We think of a surgical patient as passive, lying down, unconscious. In medieval surgery, the patient was a participant in that he was certainly conscious, and therefore he could help out by putting his (or her) body in various useful positions. The surgeon also needed assistants, who helped by holding the patient in that position, probably by holding him down so he couldn’t struggle, and by massaging or moving body parts.

In Paul of Aegina’s 7th century medical book, that’s the picture we get. When Paul treated a man for dangerous varicose veins, it was a cooperative procedure. The doctor tied a string around the leg at one or another places, and the man walked back and forth as directed, while the doctor outlined the problem spot in ink. When he drained excess fluid collecting in the abdomen, he asked the patient to stand while assistants pushed and massaged the fluid as low in the body as possible. When kidney stones needed to move into the bladder or urinary tract, the doctor’s assistants shook the patient until the stones moved.

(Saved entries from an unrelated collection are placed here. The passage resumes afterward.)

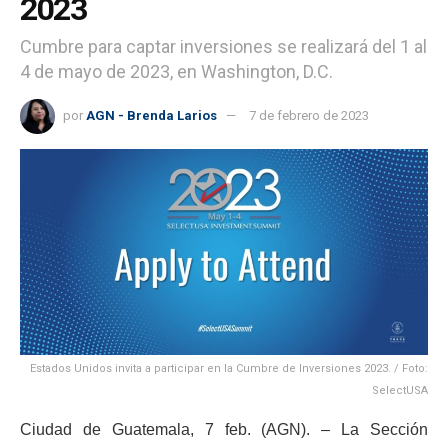
2023
Cumbre para captar inversiones se realizará del 1 al
4 de mayo de 2023, en Washington, D.C.
por
AGN - Brenda Larios
7 de febrero de 2023
Estados Unidos invita a participar en la Cumbre de Inversiones 2023. / Foto:
SelectUSA
Ciudad de Guatemala, 7 feb. (AGN). – La Sección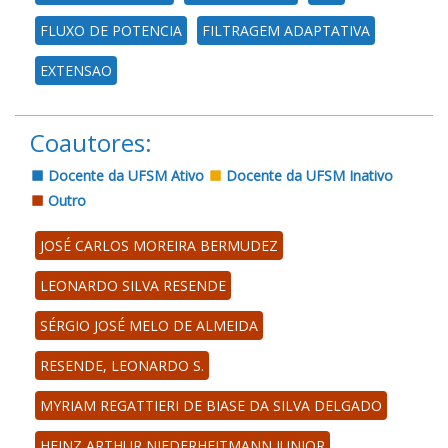
FLUXO DE POTENCIA
FILTRAGEM ADAPTATIVA
EXTENSAO
Coautores:
Docente da UFSM Ativo
Docente da UFSM Inativo
Outro
JOSÉ CARLOS MOREIRA BERMUDEZ
LEONARDO SILVA RESENDE
SÉRGIO JOSÉ MELO DE ALMEIDA
RESENDE, LEONARDO S.
MYRIAM REGATTIERI DE BIASE DA SILVA DELGADO
HEINZ ARTHUR NIEDERHEITMANN JUNIOR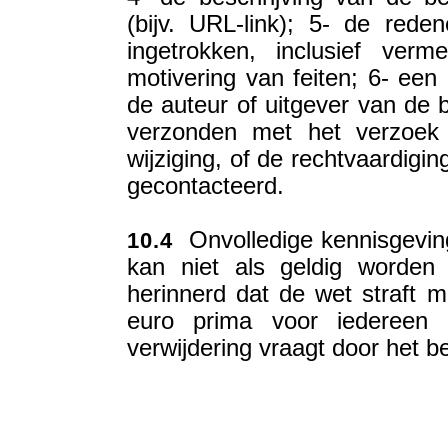
(bijv. URL-link); 5- de re
ingetrokken, inclusief verm
motivering van feiten; 6- een
de auteur of uitgever van de b
verzonden met het verzoek 
wijziging, of de rechtvaardigin
gecontacteerd.
Onvolledige kennisgeving
10.4
kan niet als geldig worden
herinnerd dat de wet straft 
euro prima voor iedereen 
verwijdering vraagt door het be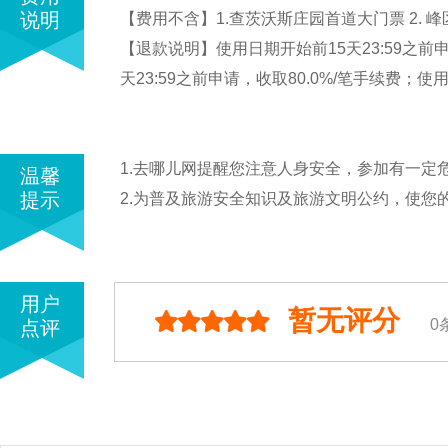
说明
【费用不含】1.查茨沃斯庄园首道大门票 2. 峰区
【退款说明】使用日期开始前15天23:59之前申
天23:59之前申请，收取80.0%/笔手续费；
1.去哪儿网提醒您注意人身安全，参加有一
温馨
提示
2.为普及旅游安全知识及旅游文明公约，使您
用户
暂无评分
0
点评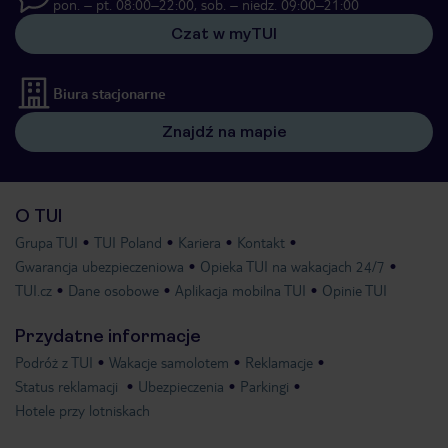
pon. – pt. 08:00–22:00, sob. – niedz. 09:00–21:00
Czat w myTUI
Biura stacjonarne
Znajdź na mapie
O TUI
Grupa TUI
TUI Poland
Kariera
Kontakt
Gwarancja ubezpieczeniowa
Opieka TUI na wakacjach 24/7
TUI.cz
Dane osobowe
Aplikacja mobilna TUI
Opinie TUI
Przydatne informacje
Podróż z TUI
Wakacje samolotem
Reklamacje
Status reklamacji
Ubezpieczenia
Parkingi
Hotele przy lotniskach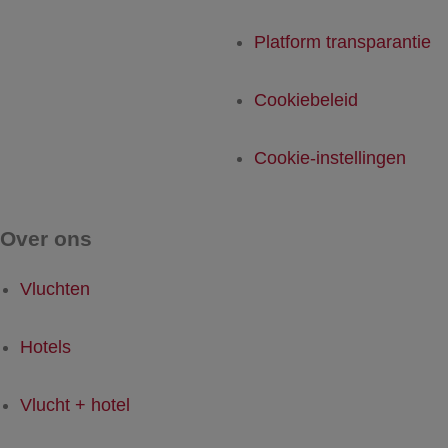
Platform transparantie
Cookiebeleid
Cookie-instellingen
Over ons
Vluchten
Hotels
Vlucht + hotel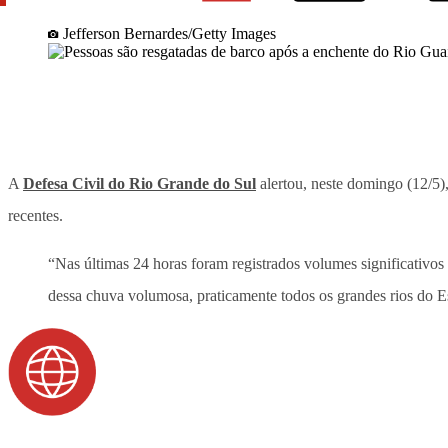
Jefferson Bernardes/Getty Images
A
Defesa Civil do Rio Grande do Sul
alertou, neste domingo (12/5)
recentes.
“Nas últimas 24 horas foram registrados volumes significativ
dessa chuva volumosa, praticamente todos os grandes rios do E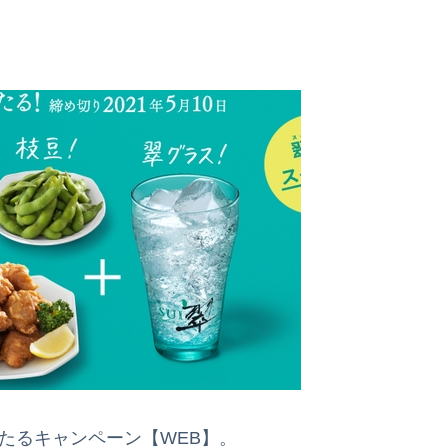
たるキャンペーン【WEB】。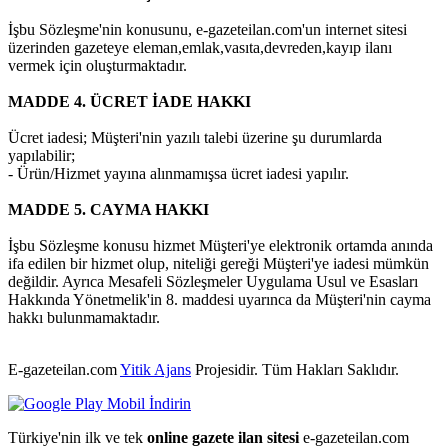
İşbu Sözleşme'nin konusunu, e-gazeteilan.com'un internet sitesi
üzerinden gazeteye eleman,emlak,vasıta,devreden,kayıp ilanı
vermek için oluşturmaktadır.
MADDE 4. ÜCRET İADE HAKKI
Ücret iadesi; Müşteri'nin yazılı talebi üzerine şu durumlarda
yapılabilir;
- Ürün/Hizmet yayına alınmamışsa ücret iadesi yapılır.
MADDE 5. CAYMA HAKKI
İşbu Sözleşme konusu hizmet Müşteri'ye elektronik ortamda anında
ifa edilen bir hizmet olup, niteliği gereği Müşteri'ye iadesi mümkün
değildir. Ayrıca Mesafeli Sözleşmeler Uygulama Usul ve Esasları
Hakkında Yönetmelik'in 8. maddesi uyarınca da Müşteri'nin cayma
hakkı bulunmamaktadır.
E-gazeteilan.com
Yitik Ajans
Projesidir.
Tüm Hakları Saklıdır.
Türkiye'nin ilk ve tek
online gazete ilan sitesi
e-gazeteilan.com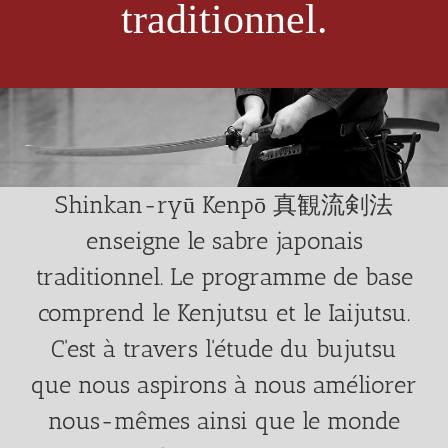
traditionnel.
Shinkan-ryū Kenpō 真観流剣法
enseigne le sabre japonais
traditionnel. Le programme de base
comprend le Kenjutsu et le Iaijutsu.
C'est à travers l'étude du bujutsu
que nous aspirons à nous améliorer
nous-mêmes ainsi que le monde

When Dr. Paul drained fluid from the abdomen, he cut a small hole through the peritoneum, the layer just below the skin, and inserted a little copper tube. (I was wondering what they used for draining a healing wound, and that must be the answer: copper or silver tubes.) Greek medicine was cautious about suddenly draining everything, because a careless doctor might drain away the life force. It was better to ask the standing patient to lie down, and use the inserted drain to improve the situation bit by bit over several days.

Paul’s descriptions don’t take into account the patient’s pain, first because it was obvious; it went with the territory. It seems likely that opium had made its way to the Greek world by the 600s, so they may have been dealing with a groggy patient. However, it doesn’t say.

The most painful procedures seem to go with the greatest immediate danger. For an infected liver, Paul used a small cauterizing tool to actually burn, not cut, through the skin at the lower back, until there was a hole through which to drain it. That must have been unbearable, but it was a deathbed operation already. Similarly, his operation to fix a fistula (an improper hole/passage between the anus and some other place) involved a pretty severe experience for the patient, as the doctor grappled with access to the interior. On the other hand, I think those are typically fatal as well. So….hard choices in ancient times.

We don’t know how much of this was practiced in Northern Europe, but probably not much. Paul of Aegina’s book came to Europe via Arabic, so it probably showed up first in Cordoba’s library circa 850. It may have been translated into Latin in the following centuries, but it didn’t have wide circulation until the 14th century, with the expansion of medical schools.